8. Reference implementations

  • Public reference: delta-io/delta — Delta Lake source; examples/ contains Python and Scala notebooks covering ACID transactions, schema evolution, time-travel, and OPTIMIZE (200 OK ✓)
  • Public reference: apache/iceberg — Iceberg table format; reference for the alternative format's Java and Python API, catalog integration, and hidden partitioning (200 OK ✓)
  • Public reference: trinodb/trino — Trino distributed SQL engine; plugin/trino-delta-lake/ shows the Delta Lake connector implementation (200 OK ✓)
  • Internal case study: Add your anonymised internal example here

10. Known risks & gotchas

  • Small files degrade query performance — Streaming writes or fine-grained appends produce thousands of tiny Parquet files; Trino opens a file handle per file, making queries slow. Mitigation: run OPTIMIZE (Delta Lake) or rewrite_data_files (Iceberg) on a daily schedule to compact small files; target 128–256 MB per file.
  • VACUUM deletes time-travel history needed for audits — Running VACUUM with a 7-day retention removes the old file versions that prove a record was deleted (GDPR compliance). Mitigation: set VACUUM retention to at least 30 days; document the tension between storage cost and audit window in your data retention policy.

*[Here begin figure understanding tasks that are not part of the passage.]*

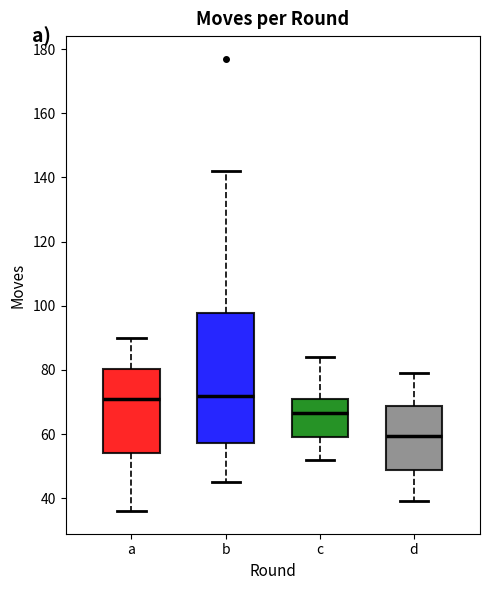

Which box is the tallest, from its lower edge to its upper edge?

b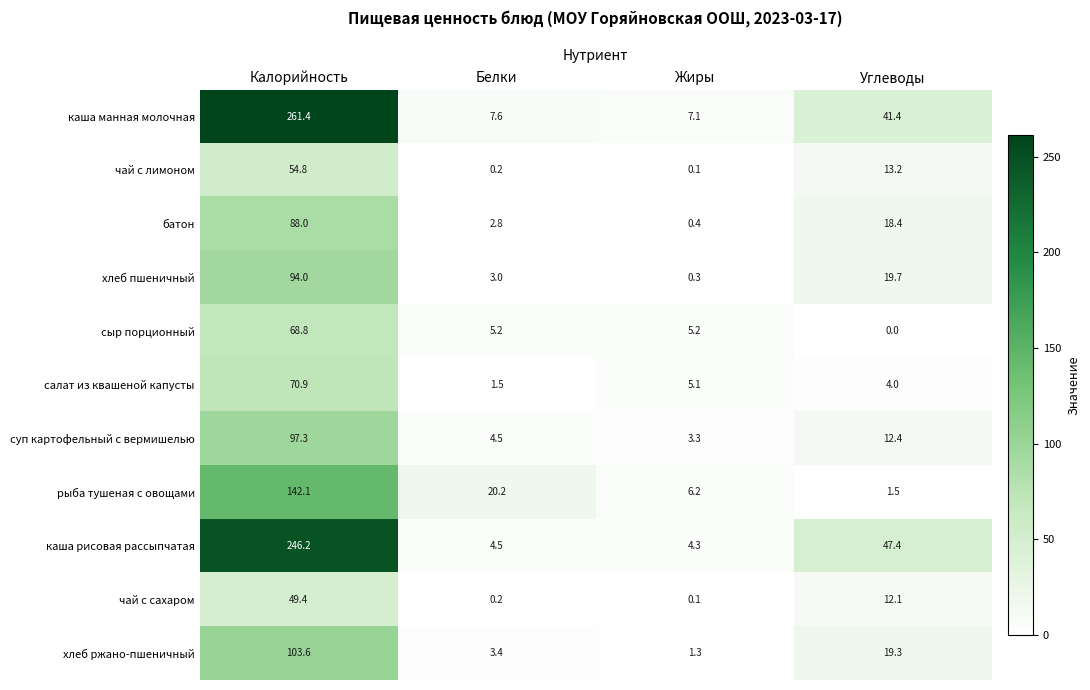

How many data points does each series have?

4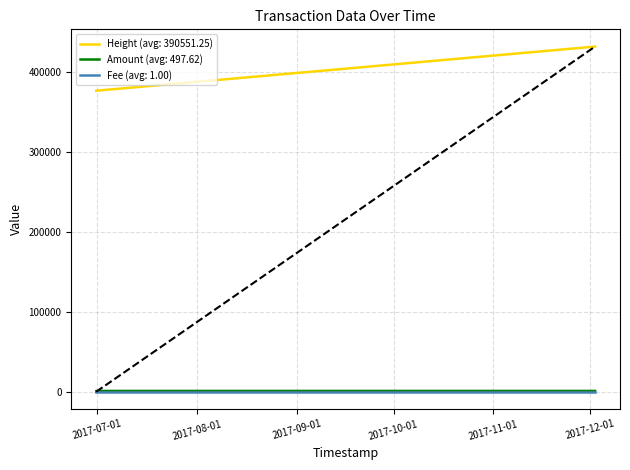

What is the average value of the Amount series?

497.6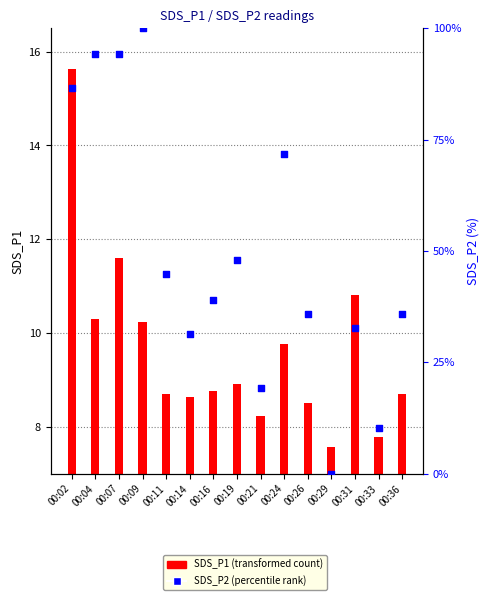

What is the total value across all series at 00:26?

44.4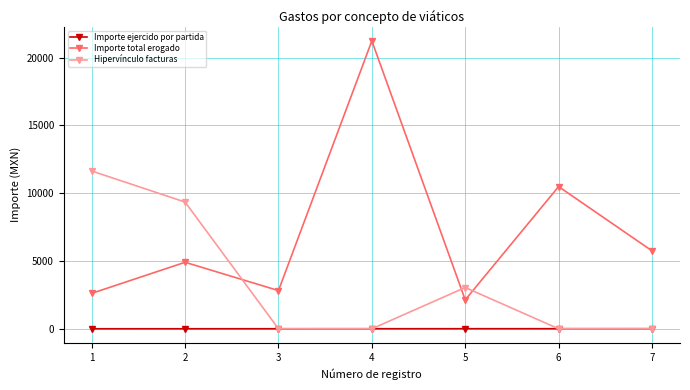

The value of Importe total erogado at 3 is 4525.3. True or false?

False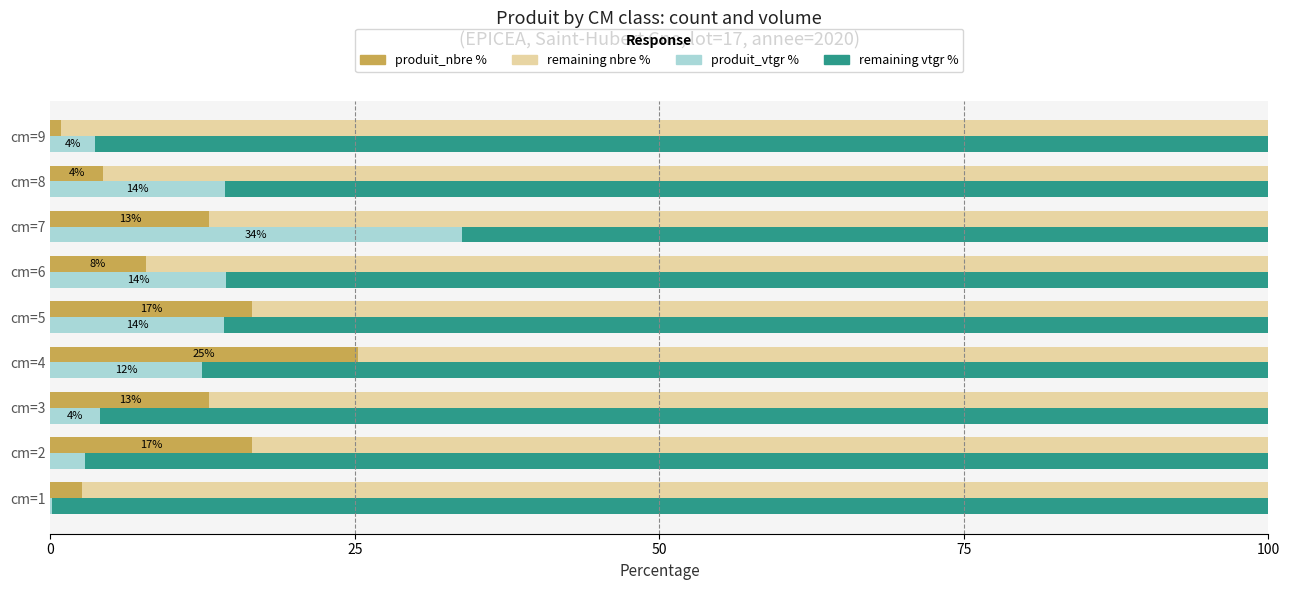

Are the bars grouped side by side (vs. stacked)?

Yes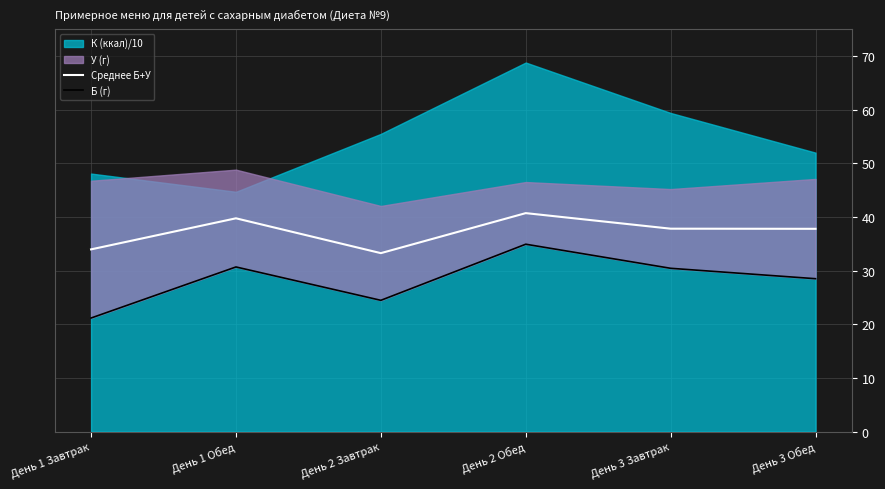

True or false: Среднее Б+У and Б (г) intersect in this chart.

False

  • Partition skew stalls Spark executors — A partition key with uneven distribution (one large tenant, one busy day) causes a single executor to process 80% of the data. Mitigation: choose partition keys with roughly equal cardinality; use salting or repartitioning for heavily skewed dimensions.

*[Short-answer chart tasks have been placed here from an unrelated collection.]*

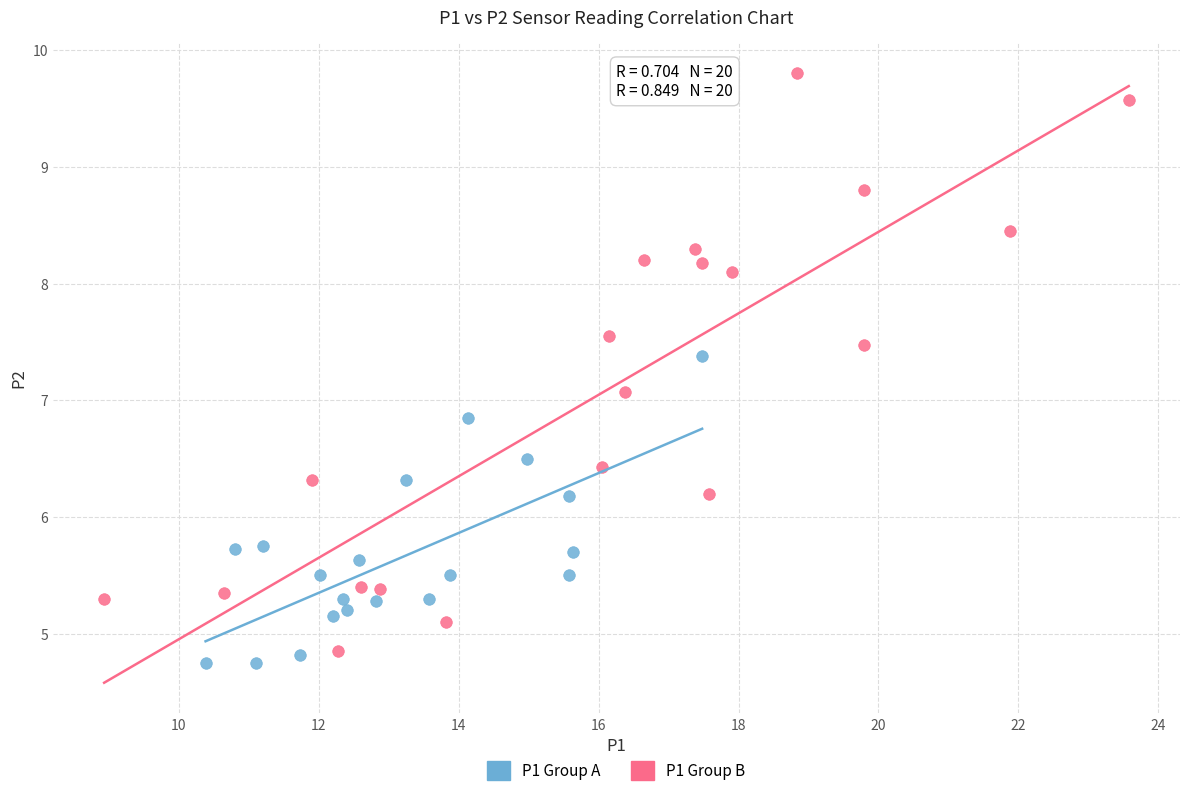

Which series has the largest Y range (max minus min)?

P1 Group B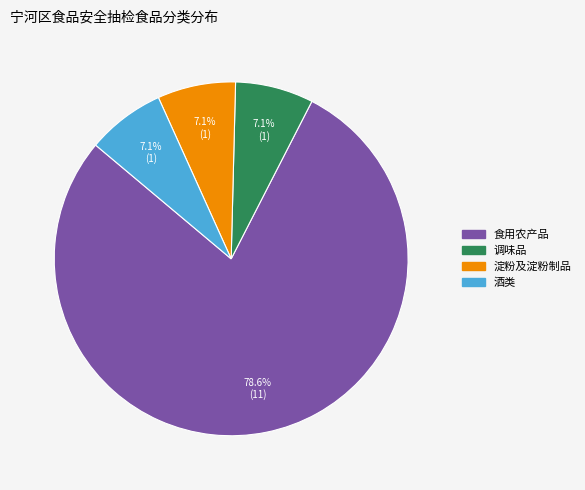

Count the number of slices in the pie.

4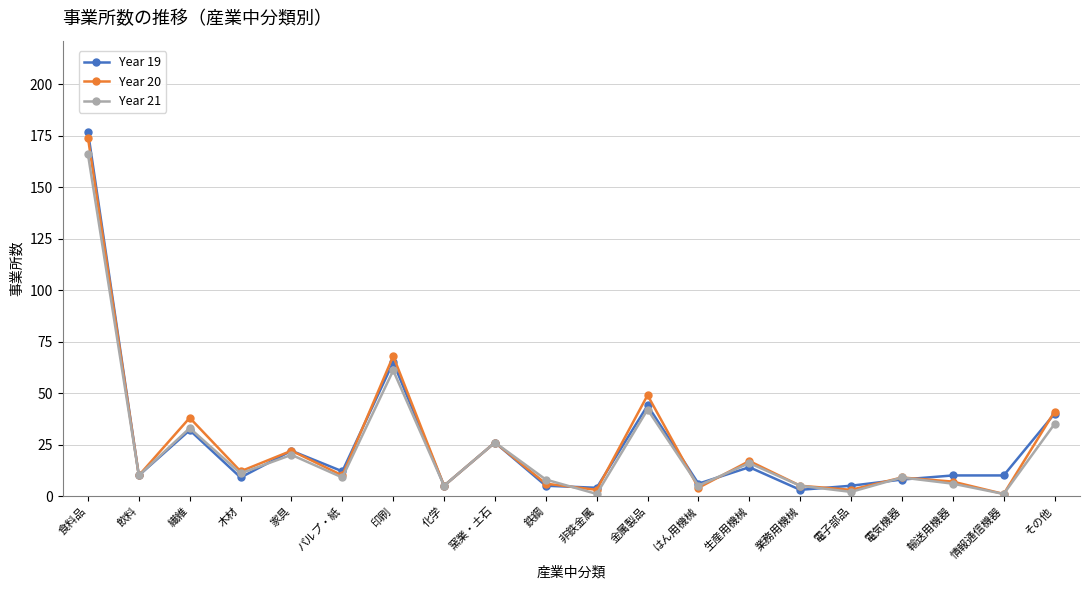

What is the lowest value of the Year 20 series?

1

  • Metadata catalog becomes a silent single point of failure — If Glue is unreachable, Spark and Trino cannot resolve table locations, even though S3 data is intact. Mitigation: enable Glue HA across AZs; consider the Iceberg REST catalog or Project Nessie as a more resilient alternative.
  • Schema evolution breaks downstream Spark jobs silently — Renaming a column or changing a type in a Delta table breaks every Spark job that references it by name, often without a clear error. Mitigation: enable Delta Lake schema enforcement (delta.columnMapping.mode = name) for rename safety; enforce a column deprecation policy (add new column → dual-write → migrate all consumers → remove old column across one release cycle).